Supplied passage:
Liking Yourself, Mental Health Awareness

Be weird and enjoy it.

Those of us with mental illnesses have no need for extra reasons to feel down. More often than not, it seems, we tend to feel down about ourselves. It’s a very hard habit to break. Make a mistake at work? I suck. Say something awkward in a conversation? I’m a weirdo. Did I forget to do something?! I’m an idiot! People like us are hard on ourselves.

I’ve recently been trying to change how I look at myself. It has taken me years but I think I’m starting to win. I’ve actually gotten to the point where I’m starting to feel okay with myself. I’m starting to accept myself for who I am. I’m acknowledging the parts of my personality I think people find weird and I’m being okay with being different. That’s huge for me.

I won’t sit here and say it was easy but I definitely don’t want anything to think it’s impossible. You CAN like yourself. I used to let my weird quirks hold me back. It doesn’t help that I’ve had people point them out to me. You know what did help? Taking a good look at the people who have always inspired me. I realized that some of the people I’ve looked up to throughout my life have also been a little weird or at least different as far as social conventions go. It made me realize that being different doesn’t mean I’m unlikable. Standing out doesn’t have to be something I’m ashamed of- I can embrace it.

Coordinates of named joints

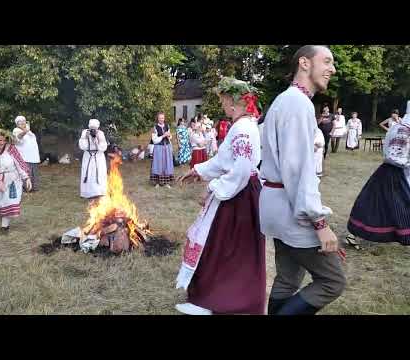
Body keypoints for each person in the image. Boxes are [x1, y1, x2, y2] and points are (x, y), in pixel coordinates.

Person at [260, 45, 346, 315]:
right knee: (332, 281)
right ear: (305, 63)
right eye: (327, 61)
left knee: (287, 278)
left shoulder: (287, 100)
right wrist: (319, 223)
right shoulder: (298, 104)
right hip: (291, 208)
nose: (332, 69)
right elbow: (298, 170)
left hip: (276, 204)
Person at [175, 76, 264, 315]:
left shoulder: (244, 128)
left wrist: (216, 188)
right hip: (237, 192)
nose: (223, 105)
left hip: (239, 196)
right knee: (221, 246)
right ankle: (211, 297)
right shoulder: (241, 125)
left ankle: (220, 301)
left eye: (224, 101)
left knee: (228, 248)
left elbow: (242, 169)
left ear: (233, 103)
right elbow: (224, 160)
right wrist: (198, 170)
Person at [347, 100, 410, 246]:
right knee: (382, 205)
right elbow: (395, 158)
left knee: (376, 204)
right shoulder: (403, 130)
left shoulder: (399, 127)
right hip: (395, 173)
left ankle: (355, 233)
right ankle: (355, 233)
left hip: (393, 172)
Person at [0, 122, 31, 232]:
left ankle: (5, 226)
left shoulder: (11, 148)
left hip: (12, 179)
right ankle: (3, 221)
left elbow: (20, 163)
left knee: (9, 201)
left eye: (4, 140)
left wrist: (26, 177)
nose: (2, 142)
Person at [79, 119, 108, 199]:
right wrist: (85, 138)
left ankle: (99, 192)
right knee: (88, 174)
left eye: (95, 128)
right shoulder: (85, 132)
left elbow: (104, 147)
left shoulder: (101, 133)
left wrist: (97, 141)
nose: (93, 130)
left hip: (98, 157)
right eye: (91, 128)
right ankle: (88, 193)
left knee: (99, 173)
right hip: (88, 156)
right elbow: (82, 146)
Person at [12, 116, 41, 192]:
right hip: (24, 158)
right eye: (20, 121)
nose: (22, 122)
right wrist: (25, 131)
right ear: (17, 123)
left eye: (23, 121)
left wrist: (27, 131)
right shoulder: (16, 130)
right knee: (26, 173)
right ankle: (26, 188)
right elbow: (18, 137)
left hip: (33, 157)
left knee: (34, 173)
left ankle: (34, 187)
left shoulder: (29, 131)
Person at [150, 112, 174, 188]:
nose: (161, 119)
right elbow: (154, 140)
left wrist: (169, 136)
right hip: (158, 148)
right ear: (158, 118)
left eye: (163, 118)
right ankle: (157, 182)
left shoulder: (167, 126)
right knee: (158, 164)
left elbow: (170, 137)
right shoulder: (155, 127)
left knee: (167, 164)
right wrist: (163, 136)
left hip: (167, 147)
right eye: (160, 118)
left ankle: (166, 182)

Task to carry out:
Extend the essay on liking yourself, picking up right after its final sentence.

Result for this exercise:
You can be different. You can stand out. Don’t let it be the thing that holds you back. Let it be the thing that empowers you. Nobody ordinary ever made headlines. Ever hear of a boring inventor? No! They’re all eccentric and had their own unconventional ways of doing things. Read up on some of the most successful people in the world. They have a unique way of doing things or thinking about things and look where that got them. Compare that to your office full of coworkers. Everyone in your office is doing things the same way, afraid to go outside of the box. Go outside of your box! Decorate your box. Invite people to your box. Get a new box that has lop-sided walls and doesn’t close right.

Society tends to make people feel bad for being different and yet being different is how you stand out. In business, you have to stand out or you’ll never beat your competition. The point I’m getting at here is that from now on the next time you start feeling bad about how different you are from other people just remember- you could be boring like everyone else.

Go out there and be weird.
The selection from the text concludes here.